Doing a business presentation is really no different than putting a good meal on the table. It all comes down to planning and preparation. While you make have the occasional spur of the moment presentation, most presentations are scheduled ahead of time. That means you have plenty of time to prepare.
When you fix a meal the first thing you do is plan your meal. You decide on your menu. You look at what ingredients you have available or you go to the store and puchase the necessary ingredients. It's the same with a presentation. You decide on the menu and ingredients. What is the point you want to get acrosswhat "dishes" will you use. Handouts, Power points charts and graphs are the dishes you will be serving. What ingredients will you use to create the dish?
Once you decide on the dishes and the ingredients, you need to prepare them for cooking. You wash and chop vegetables, measure your ingredients and get them ready for the pot. This is also what you will do with your presentation. It often involves researching your prospect. Just as different people like different foods, different prosepcts will like different approaches. You have to know what it is your prospect wants. Some prospects may want nothing but a power point, Other may only want handouts still other may desire a combination of both. You need to know what will resonate best with them. Then you need to look at what information will resonate best with them. As a CITRMS I've discovered all businesses want to protect their bottom line only the methods vary. You have to discover what information will be most powerful with that particular business.
Once you have all of your ingredients for your meal prepared and ready to go, it's time to cook them. This is the point where you are actually combining the ingredients into the finished product you will put on the table. All good cooks not only are applying heat and seasonings to their food, they taste as they go. And make the adjustments needed to ge tthe food to turn out "right". Tasty and not over or under cooked. You are also cooking your presentation at this point and just like a cook you need to taste as you go. You also need to add seasonings and make sure you don't over or under cook your presentation. So here are the cooking guidelines for a good presentation:
1. Never serve a "bland" presentation. Facts and figures can be important but anyone can look up statistics, add real world examples of the effects of those facts and figures. Spice it up!
2. Don't over season the presentation. Use images (photos or short video) but don't over load it.

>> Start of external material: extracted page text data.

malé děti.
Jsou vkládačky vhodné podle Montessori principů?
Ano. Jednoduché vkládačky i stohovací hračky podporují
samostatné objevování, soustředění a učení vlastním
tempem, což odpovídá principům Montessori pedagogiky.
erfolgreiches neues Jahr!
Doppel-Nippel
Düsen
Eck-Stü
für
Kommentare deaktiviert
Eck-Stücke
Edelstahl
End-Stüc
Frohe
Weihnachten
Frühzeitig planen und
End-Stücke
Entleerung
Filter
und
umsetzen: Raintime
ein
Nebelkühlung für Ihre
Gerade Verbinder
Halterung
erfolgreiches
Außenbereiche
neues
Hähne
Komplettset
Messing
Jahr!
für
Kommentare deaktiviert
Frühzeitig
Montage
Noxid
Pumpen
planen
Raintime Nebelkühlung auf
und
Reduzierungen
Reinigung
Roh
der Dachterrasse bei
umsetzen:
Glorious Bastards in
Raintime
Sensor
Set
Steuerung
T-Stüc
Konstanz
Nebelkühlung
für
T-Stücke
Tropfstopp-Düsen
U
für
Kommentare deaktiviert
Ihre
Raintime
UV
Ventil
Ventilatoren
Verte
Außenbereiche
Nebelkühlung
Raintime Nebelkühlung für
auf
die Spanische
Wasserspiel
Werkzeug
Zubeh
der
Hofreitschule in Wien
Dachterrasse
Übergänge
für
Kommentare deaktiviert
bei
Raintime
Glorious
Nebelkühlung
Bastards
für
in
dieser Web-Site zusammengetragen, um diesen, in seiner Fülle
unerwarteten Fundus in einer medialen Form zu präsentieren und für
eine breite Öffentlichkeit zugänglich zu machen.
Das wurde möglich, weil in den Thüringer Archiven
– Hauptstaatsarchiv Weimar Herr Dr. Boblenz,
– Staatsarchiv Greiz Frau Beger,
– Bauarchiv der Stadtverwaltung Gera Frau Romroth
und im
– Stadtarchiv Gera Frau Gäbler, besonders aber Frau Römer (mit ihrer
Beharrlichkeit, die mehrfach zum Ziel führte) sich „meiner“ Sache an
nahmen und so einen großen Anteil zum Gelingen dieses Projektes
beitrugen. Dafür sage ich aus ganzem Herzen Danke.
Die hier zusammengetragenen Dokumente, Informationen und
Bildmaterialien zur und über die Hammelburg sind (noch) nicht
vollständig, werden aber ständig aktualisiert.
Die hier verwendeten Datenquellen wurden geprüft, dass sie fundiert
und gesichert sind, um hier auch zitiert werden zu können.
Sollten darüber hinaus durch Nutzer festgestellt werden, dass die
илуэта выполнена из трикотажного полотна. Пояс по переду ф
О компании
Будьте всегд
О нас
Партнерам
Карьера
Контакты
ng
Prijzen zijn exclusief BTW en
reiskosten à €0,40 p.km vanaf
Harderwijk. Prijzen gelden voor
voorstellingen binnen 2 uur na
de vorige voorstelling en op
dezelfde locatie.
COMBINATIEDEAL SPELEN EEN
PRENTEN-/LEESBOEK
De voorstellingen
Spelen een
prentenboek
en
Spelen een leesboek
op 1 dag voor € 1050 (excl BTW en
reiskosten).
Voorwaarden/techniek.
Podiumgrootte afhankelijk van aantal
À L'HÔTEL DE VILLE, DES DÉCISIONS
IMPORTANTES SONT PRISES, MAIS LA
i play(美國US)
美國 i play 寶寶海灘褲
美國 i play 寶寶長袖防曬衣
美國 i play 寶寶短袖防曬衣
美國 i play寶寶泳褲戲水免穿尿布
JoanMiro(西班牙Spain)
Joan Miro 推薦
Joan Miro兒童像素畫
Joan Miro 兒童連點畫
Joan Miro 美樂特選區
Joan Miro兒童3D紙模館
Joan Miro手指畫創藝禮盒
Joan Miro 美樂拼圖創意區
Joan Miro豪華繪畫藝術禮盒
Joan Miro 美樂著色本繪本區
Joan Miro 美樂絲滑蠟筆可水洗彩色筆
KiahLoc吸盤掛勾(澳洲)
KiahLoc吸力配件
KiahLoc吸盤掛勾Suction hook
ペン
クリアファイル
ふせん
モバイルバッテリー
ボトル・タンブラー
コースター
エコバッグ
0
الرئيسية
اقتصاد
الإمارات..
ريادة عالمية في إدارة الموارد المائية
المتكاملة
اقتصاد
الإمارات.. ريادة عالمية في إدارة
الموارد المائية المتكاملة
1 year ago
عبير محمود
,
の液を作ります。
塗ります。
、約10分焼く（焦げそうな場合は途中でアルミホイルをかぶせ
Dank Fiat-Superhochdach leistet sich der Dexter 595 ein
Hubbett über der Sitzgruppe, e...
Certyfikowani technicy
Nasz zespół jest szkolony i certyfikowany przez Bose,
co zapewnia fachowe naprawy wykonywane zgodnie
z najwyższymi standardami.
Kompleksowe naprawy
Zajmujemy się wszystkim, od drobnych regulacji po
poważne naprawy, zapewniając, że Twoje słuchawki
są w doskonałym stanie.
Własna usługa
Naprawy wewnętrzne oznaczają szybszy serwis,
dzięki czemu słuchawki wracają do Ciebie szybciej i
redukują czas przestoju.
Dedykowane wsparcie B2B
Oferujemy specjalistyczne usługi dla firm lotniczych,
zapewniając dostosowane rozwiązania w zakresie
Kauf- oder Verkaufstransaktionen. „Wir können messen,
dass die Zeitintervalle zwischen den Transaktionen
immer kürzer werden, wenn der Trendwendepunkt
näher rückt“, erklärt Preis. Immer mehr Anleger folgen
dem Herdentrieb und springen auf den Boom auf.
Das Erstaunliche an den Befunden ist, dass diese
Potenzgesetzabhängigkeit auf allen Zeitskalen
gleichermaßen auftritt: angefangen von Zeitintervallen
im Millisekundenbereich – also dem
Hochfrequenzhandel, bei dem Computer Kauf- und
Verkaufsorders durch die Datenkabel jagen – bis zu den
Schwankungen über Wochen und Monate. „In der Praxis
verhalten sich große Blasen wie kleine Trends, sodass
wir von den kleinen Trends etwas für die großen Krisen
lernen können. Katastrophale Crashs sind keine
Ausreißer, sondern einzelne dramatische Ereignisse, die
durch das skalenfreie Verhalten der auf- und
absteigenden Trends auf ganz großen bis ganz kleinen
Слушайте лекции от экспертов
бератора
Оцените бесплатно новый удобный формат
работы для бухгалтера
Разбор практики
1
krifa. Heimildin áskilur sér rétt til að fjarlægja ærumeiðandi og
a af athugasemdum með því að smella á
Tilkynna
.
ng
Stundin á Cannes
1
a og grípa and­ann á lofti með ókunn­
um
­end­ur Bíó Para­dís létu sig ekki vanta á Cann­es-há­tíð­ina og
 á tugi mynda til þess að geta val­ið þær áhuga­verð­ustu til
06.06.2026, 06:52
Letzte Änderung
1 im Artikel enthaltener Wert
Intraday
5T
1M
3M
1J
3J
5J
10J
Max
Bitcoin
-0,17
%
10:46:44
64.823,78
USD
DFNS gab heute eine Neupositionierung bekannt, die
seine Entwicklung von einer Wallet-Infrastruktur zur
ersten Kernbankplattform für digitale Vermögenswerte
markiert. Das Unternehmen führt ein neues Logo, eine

3. Don't over or under cook the presentation. Too long and they will be bored and fidgety and their attention will wander to something else of more importance to them. Too short and they will not get your point.
4. See how it "tastes". Does it flow rhthymically or does it seem to bounce all over the place Are you beating a dead hosre by constantly harping on one point?
Serving the presentation
Do a taste test. Get someone else to be your guinea pig and provide feedback if possible. Professional chefs don't just throw original dishes on the table immediately after they create them. They test them out on friends, family and other chefs first to get some feedback. Then they adjust it according to that feedback until they have it right. Then they practice creating that recipe until they can do it easily and without a lot of thought. They get comfortable with it. Then they will add it to the menu at their restaurant.
This is exactly what you want to do. When you get the feedback adjust your presentation, then practice it until you are comfortable with it. So when you actually do give the presentation you appear confident and knowledgeable.
About those spontaneous presentations, they happen but if you know your information you can do a short spontaneous presentation with nothing more than a brochure, or an article relating to your presentation. Don't give them the whole spiel give them enough to make them want to hear the entire presentation!